Based on having just sat through the entirely too long (nearly 2 hours) offering, I sort of feel that it should have been called "Walking With Flashlights" as that's what Sarchie (portrayed here by a criminally wasted Eric Bana) and his cop partner (Joel McHale) do for various scenes due to the spooky instigators lurking about apparently not liking electric lights. Of course, that's all designed to tense up viewers who will be expecting to receive a jolt either from the flashlight beam suddenly illuminating something disturbing or scary, or simply having something jump out at the camera.

If you're a fan of what we've always called "jump scenes," you'll likely enjoy them in all of their plentitude.
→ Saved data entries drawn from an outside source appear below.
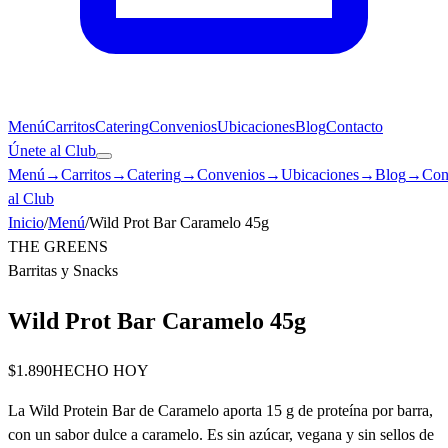
Menú
Carritos
Catering
Convenios
Ubicaciones
Blog
Contacto
Únete al Club
Menú
→
Carritos
→
Catering
→
Convenios
→
Ubicaciones
→
Blog
→
Con
al Club
Inicio
/
Menú
/
Wild Prot Bar Caramelo 45g
THE GREENS
Barritas y Snacks
Wild Prot Bar Caramelo 45g
$1.890
HECHO HOY
La Wild Protein Bar de Caramelo aporta 15 g de proteína por barra,
con un sabor dulce a caramelo. Es sin azúcar, vegana y sin sellos de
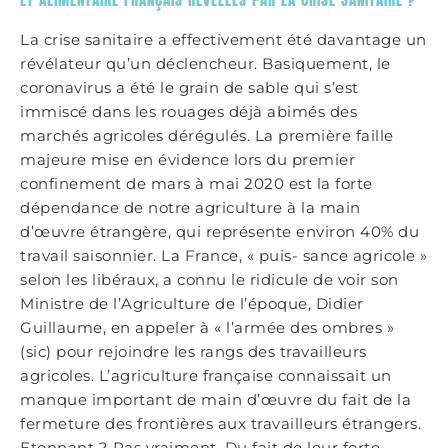
La crise sanitaire a effectivement été davantage un
révélateur qu’un déclencheur. Basiquement, le
coronavirus a été le grain de sable qui s’est
immiscé dans les rouages déjà abimés des
marchés agricoles dérégulés. La première faille
majeure mise en évidence lors du premier
confinement de mars à mai 2020 est la forte
dépendance de notre agriculture à la main
d’œuvre étrangère, qui représente environ 40% du
travail saisonnier. La France, « puis- sance agricole »
selon les libéraux, a connu le ridicule de voir son
Ministre de l’Agriculture de l’époque, Didier
Guillaume, en appeler à « l’armée des ombres »
(sic) pour rejoindre les rangs des travailleurs
agricoles. L’agriculture française connaissait un
manque important de main d’œuvre du fait de la
fermeture des frontières aux travailleurs étrangers.
Etonnant ? Pas vraiment. Du fait de leur forte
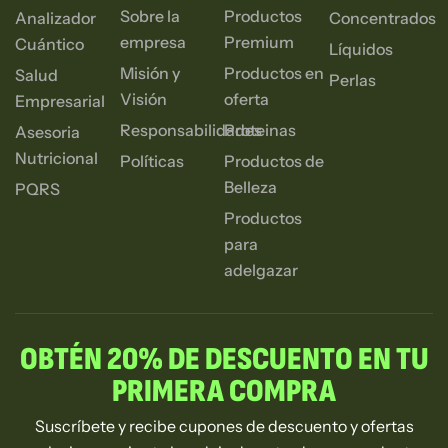
Sobre la
Productos
Analizador
Concentrados
empresa
Premium
Cuántico
Líquidos
Misión y
Productos en
Salud
Perlas
Visión
oferta
Empresarial
Responsabilidades
Proteinas
Asesoria
Nutricional
Políticas
Productos de
Belleza
PQRS
Productos
para
adelgazar
OBTÉN 20% DE DESCUENTO EN TU
PRIMERA COMPRA
Suscríbete y recibe cupones de descuento y ofertas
Yet, for those who like their supernaturally tinged movies to get under their skin and burrow into their psyche, this overwrought drama will feel far too derivative of similar past works.

And the granddaddy of them all is "The Exorcist," a truly creepy and shocking horror film that not only still stands the test of time even after all of these years (41 to be exact), but has yet to be surpassed by any number of poseurs and wannabes whose sole desire is to rip that demonic crown off William Friedkin's legendary film.

In the end, you'll likely add your own "inspired by" label to this film and that will probably be something along the lines of "Inspired by the movie 'The Exorcist.'" "Deliver Us From Evil" needed to be delivered from the standard tropes of the demon possession and exorcism horror genre. It rates as a 4 out of 10.